PROVIDED INFORMATION>
* * *
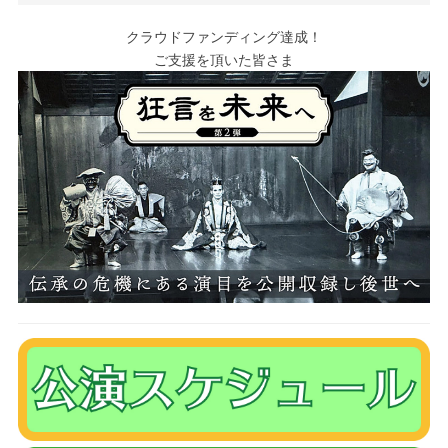
クラウドファンディング達成！
ご支援を頂いた皆さま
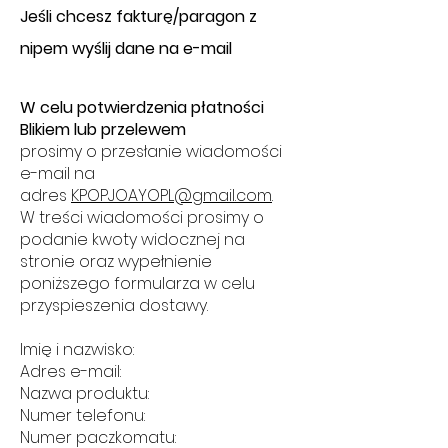
​J
eśli chcesz fakturę/paragon z
nipem wyślij dane na e-mail
W celu potwierdzenia płatności
Blikiem lub przelewem
prosimy o przesłanie wiadomości
e-mail na
adres
KPOPJOAYOPL@gmail.com
.
W treści wiadomości prosimy o
podanie kwoty widocznej na
stronie oraz wypełnienie
poniższego formularza w celu
przyspieszenia dostawy.
Imię i nazwisko:
Adres e-mail:
Nazwa produktu:
Numer telefonu:
Numer paczkomatu:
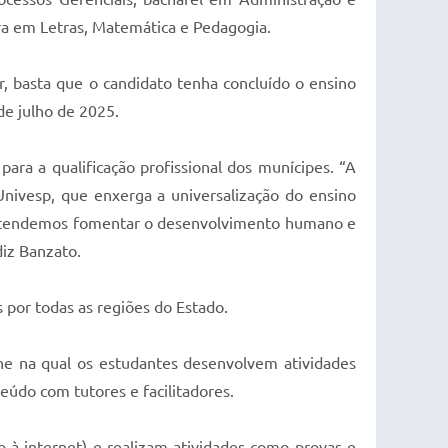
ura em Letras, Matemática e Pedagogia.
ar, basta que o candidato tenha concluído o ensino
 de julho de 2025.
ra a qualificação profissional dos munícipes. “A
nivesp, que enxerga a universalização do ensino
pretendemos fomentar o desenvolvimento humano e
diz Banzato.
s por todas as regiões do Estado.
ne na qual os estudantes desenvolvem atividades
nteúdo com tutores e facilitadores.
o à internet) e realizam atividades como provas e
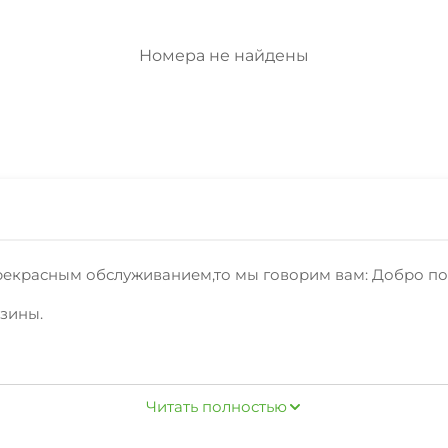
Номера не найдены
рекрасным обслуживанием,то мы говорим вам: Добро по
азины.
, холодильник, кондиционер, зеленый двор, беседка, спу
Читать полностью
ию об отдыхе вБайкальске,расскажут об условиях брон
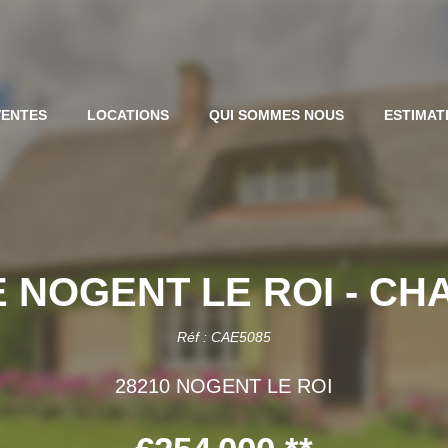
VENTES
LOCATIONS
QUI SOMMES NOUS
ESTIMAT
 NOGENT LE ROI - CH
Réf : CAE5085
28210 NOGENT LE ROI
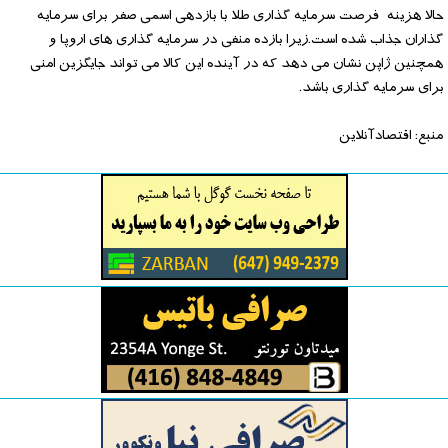
حالا هزینه فرصت سرمایه گذاری طلا با بازدهی اسمی صفر برای سرمایه
گذاران جذاب شده است.زیرا بازده منفی در سرمایه گذاری های اروپا و
همچنین ژاپن نشان می دهد که در آینده این کالا می تواند جایگزین امنی
برای سرمایه گذاری باشد.
منبع: اقتصادآنلاین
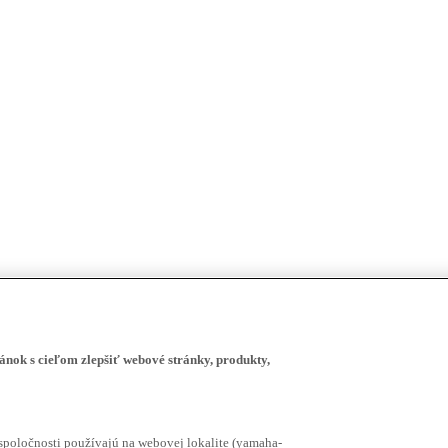
ánok s cieľom zlepšiť webové stránky, produkty,
spoločnosti používajú na webovej lokalite (yamaha-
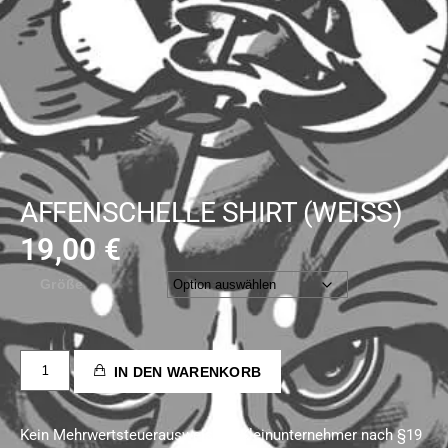
AFFENSCHELLE SHIRT (WEISS)
19,00
€
Größe
IN DEN WARENKORB
Kein Mehrwertsteuerausweis, da Kleinunternehmer nach §19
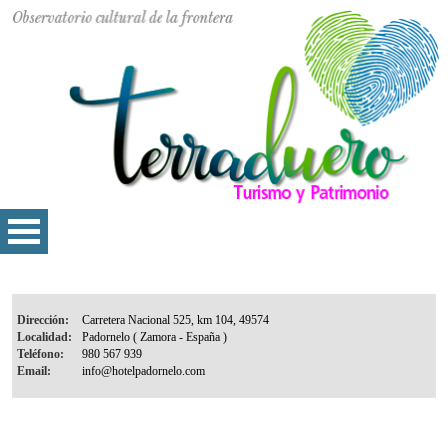
Dirección:
Localidad:
Teléfono:
Email:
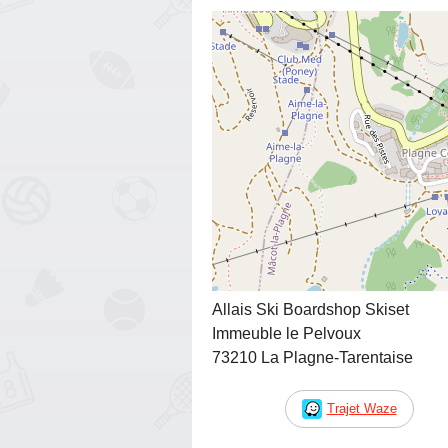
Allais Ski Boardshop Skiset
Immeuble le Pelvoux
73210 La Plagne-Tarentaise
Trajet Waze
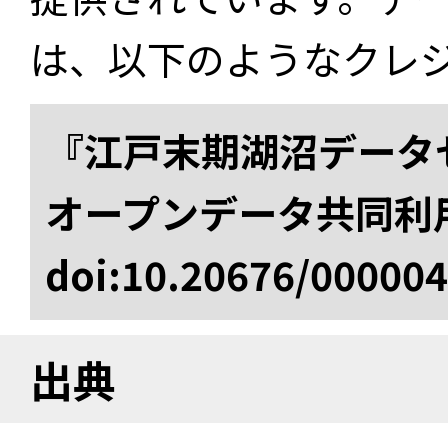
は、以下のようなクレ
『江戸末期湖沼データセ
オープンデータ共同利
doi:10.20676/00000
出典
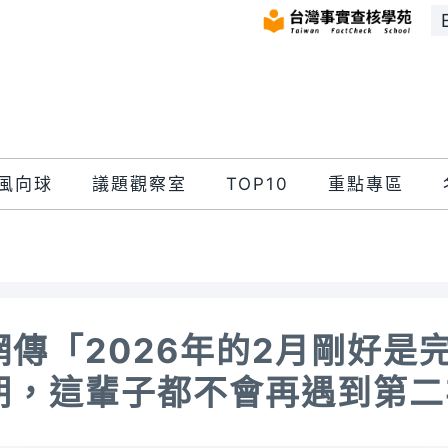
風向球
議題觀察室
TOP10
重點專區
網傳「2026年的2月剛好是
期，這輩子都不會再遇到第二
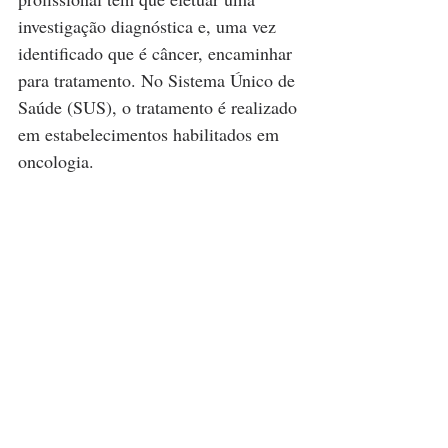
investigação diagnóstica e, uma vez 
identificado que é câncer, encaminhar 
para tratamento. No Sistema Único de 
Saúde (SUS), o tratamento é realizado 
em estabelecimentos habilitados em 
oncologia.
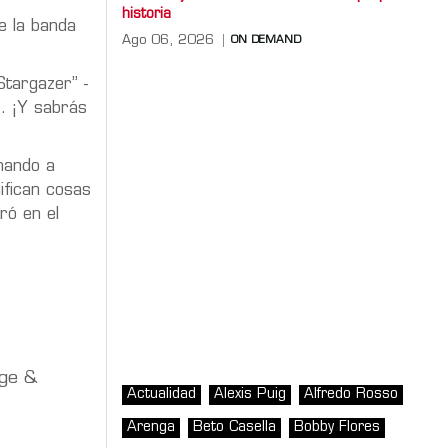
historia
de la banda
Ago 06, 2026
ON DEMAND
Stargazer” -
z. ¡Y sabrás
onando a
ifican cosas
ró en el
age &
Actualidad
Alexis Puig
Alfredo Rosso
Arenga
Beto Casella
Bobby Flores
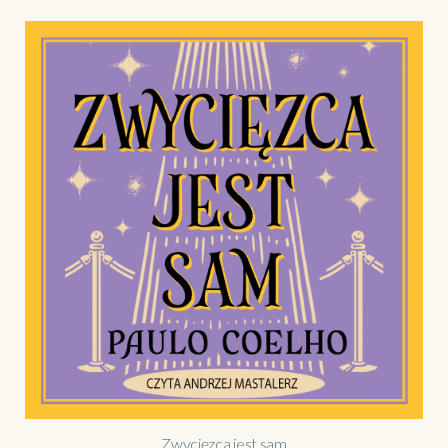
Zwycięzca jest sam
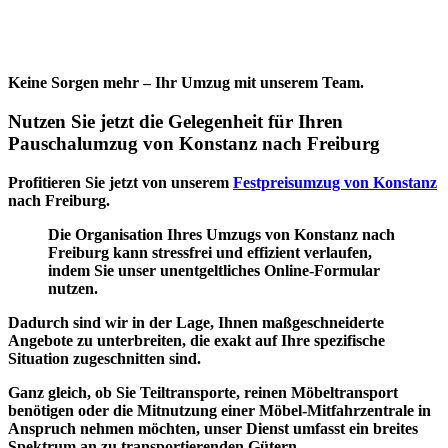
Keine Sorgen mehr – Ihr Umzug mit unserem Team.
Nutzen Sie jetzt die Gelegenheit für Ihren
Pauschalumzug von Konstanz nach Freiburg
Profitieren Sie jetzt von unserem
Festpreisumzug von Konstanz
nach Freiburg.
Die Organisation Ihres Umzugs von Konstanz nach
Freiburg kann stressfrei und effizient verlaufen,
indem Sie unser unentgeltliches Online-Formular
nutzen.
Dadurch sind wir in der Lage, Ihnen maßgeschneiderte
Angebote zu unterbreiten, die exakt auf Ihre
spezifische
Situation
zugeschnitten sind.
Ganz gleich, ob Sie Teiltransporte, reinen
Möbeltransport
benötigen oder die Mitnutzung einer Möbel-Mitfahrzentrale in
Anspruch nehmen möchten, unser Dienst umfasst ein breites
Spektrum an zu transportierenden Gütern.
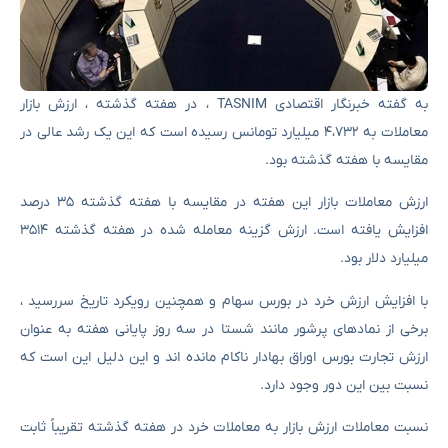
به گفته خبرنگار اقتصادی TASNIM ، در هفته گذشته ، ارزش بازار
معاملات به ۴،۷۳۲ میلیارد تومانس رسیده است که این یک رشد عالی در
مقایسه با هفته گذشته بود.
ارزش معاملات بازار این هفته در مقایسه با هفته گذشته ۳۵ درصد
افزایش یافته است. ارزش گزینه معامله شده در هفته گذشته ۳۵۱۴
میلیارد دلار بود.
با افزایش ارزش خرد در بورس سهام و همچنین رویکرد تاریخ سررسید ،
برخی از نمادهای پرشور مانند شستا در سه روز پایانی هفته به عنوان
ارزش تجارت بورس اوراق بهادار ناکام مانده اند و این دلیل این است که
نسبت بین این دور وجود دارد.
نسبت معاملات ارزش بازار به معاملات خرد در هفته گذشته تقریباً ثابت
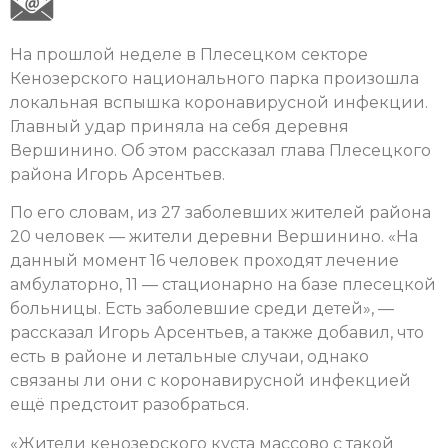
На прошлой неделе в Плесецком секторе
Кенозерского национального парка произошла
локальная вспышка коронавирусной инфекции.
Главный удар приняла на себя деревня
Вершинино. Об этом рассказал глава Плесецкого
района Игорь Арсентьев.
По его словам, из 27 заболевших жителей района
20 человек — жители деревни Вершинино. «На
данный момент 16 человек проходят лечение
амбулаторно, 11 — стационарно на базе плесецкой
больницы. Есть заболевшие среди детей», —
рассказал Игорь Арсентьев, а также добавил, что
есть в районе и летальные случаи, однако
связаны ли они с коронавирусной инфекцией
ещё предстоит разобраться.
«Жители кенозерского куста массово с такой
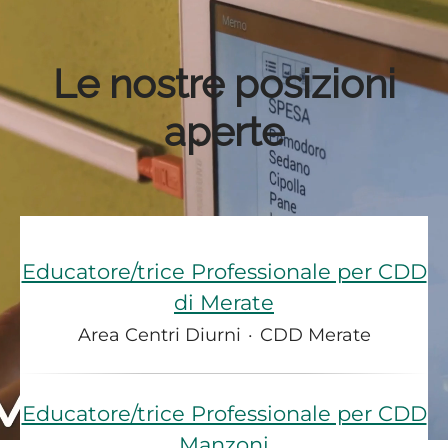
Le nostre posizioni
aperte
Educatore/trice Professionale per CDD
di Merate
Area Centri Diurni
·
CDD Merate
Educatore/trice Professionale per CDD
Manzoni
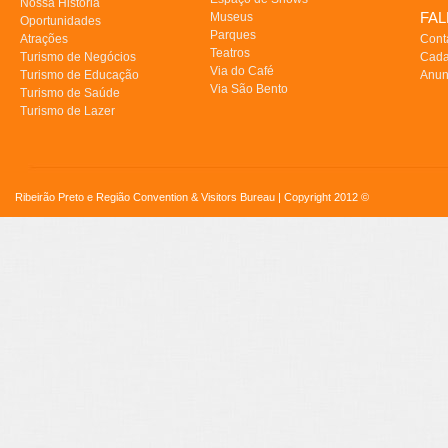
Nossa História
FA
Museus
Oportunidades
Parques
Atrações
Cont
Teatros
Turismo de Negócios
Cada
Via do Café
Turismo de Educação
Anun
Via São Bento
Turismo de Saúde
Turismo de Lazer
Ribeirão Preto e Região Convention & Visitors Bureau | Copyright 2012 ©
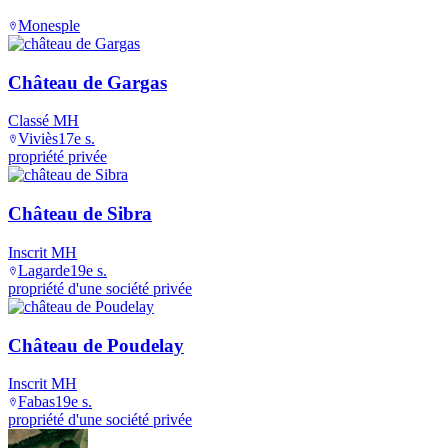
Monesple
Château de Gargas
Classé MH
Viviès
17e s.
propriété privée
Château de Sibra
Inscrit MH
Lagarde
19e s.
propriété d'une société privée
Château de Poudelay
Inscrit MH
Fabas
19e s.
propriété d'une société privée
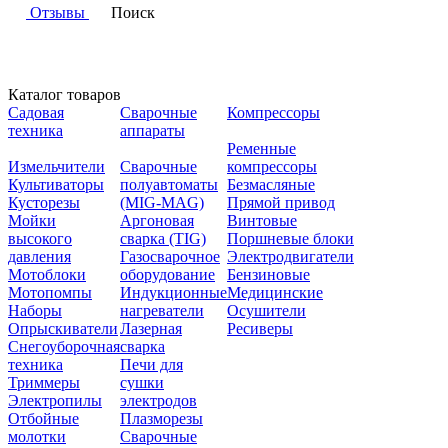
Отзывы
Поиск
Каталог товаров
Садовая
Сварочные
Компрессоры
техника
аппараты
Ременные
Измельчители
Сварочные
компрессоры
Культиваторы
полуавтоматы
Безмасляные
Кусторезы
(MIG-MAG)
Прямой привод
Мойки
Аргоновая
Винтовые
высокого
сварка (TIG)
Поршневые блоки
давления
Газосварочное
Электродвигатели
Мотоблоки
оборудование
Бензиновые
Мотопомпы
Индукционные
Медицинские
Наборы
нагреватели
Осушители
Опрыскиватели
Лазерная
Ресиверы
Снегоуборочная
сварка
техника
Печи для
Триммеры
сушки
Электропилы
электродов
Отбойные
Плазморезы
молотки
Сварочные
* * *
PROBLEM DESCRIPTION> Copy out the lines of the records, starting at the line that contains "Allais Ski Boardshop Skiset" and ending at the line that contains "Zwycięzca jest sam", and leave out the pictures.

TASK RESPONSE>
Allais Ski Boardshop Skiset
Immeuble le Pelvoux
73210 La Plagne-Tarentaise
Trajet Waze
は、以下のようなクレ
『江戸末期湖沼データセ
オープンデータ共同利
doi:10.20676/00000
出典
風向球
議題觀察室
TOP10
重點專區
網傳「2026年的2月剛好是
期，這輩子都不會再遇到第二
investigação diagnóstica e, uma vez 
identificado que é câncer, encaminhar 
para tratamento. No Sistema Único de 
Saúde (SUS), o tratamento é realizado 
em estabelecimentos habilitados em 
oncologia.
historia
de la banda
Ago 06, 2026
ON DEMAND
Stargazer” -
z. ¡Y sabrás
onando a
ifican cosas
ró en el
age &
Actualidad
Alexis Puig
Alfredo Rosso
Arenga
Beto Casella
Bobby Flores
Zwycięzca jest sam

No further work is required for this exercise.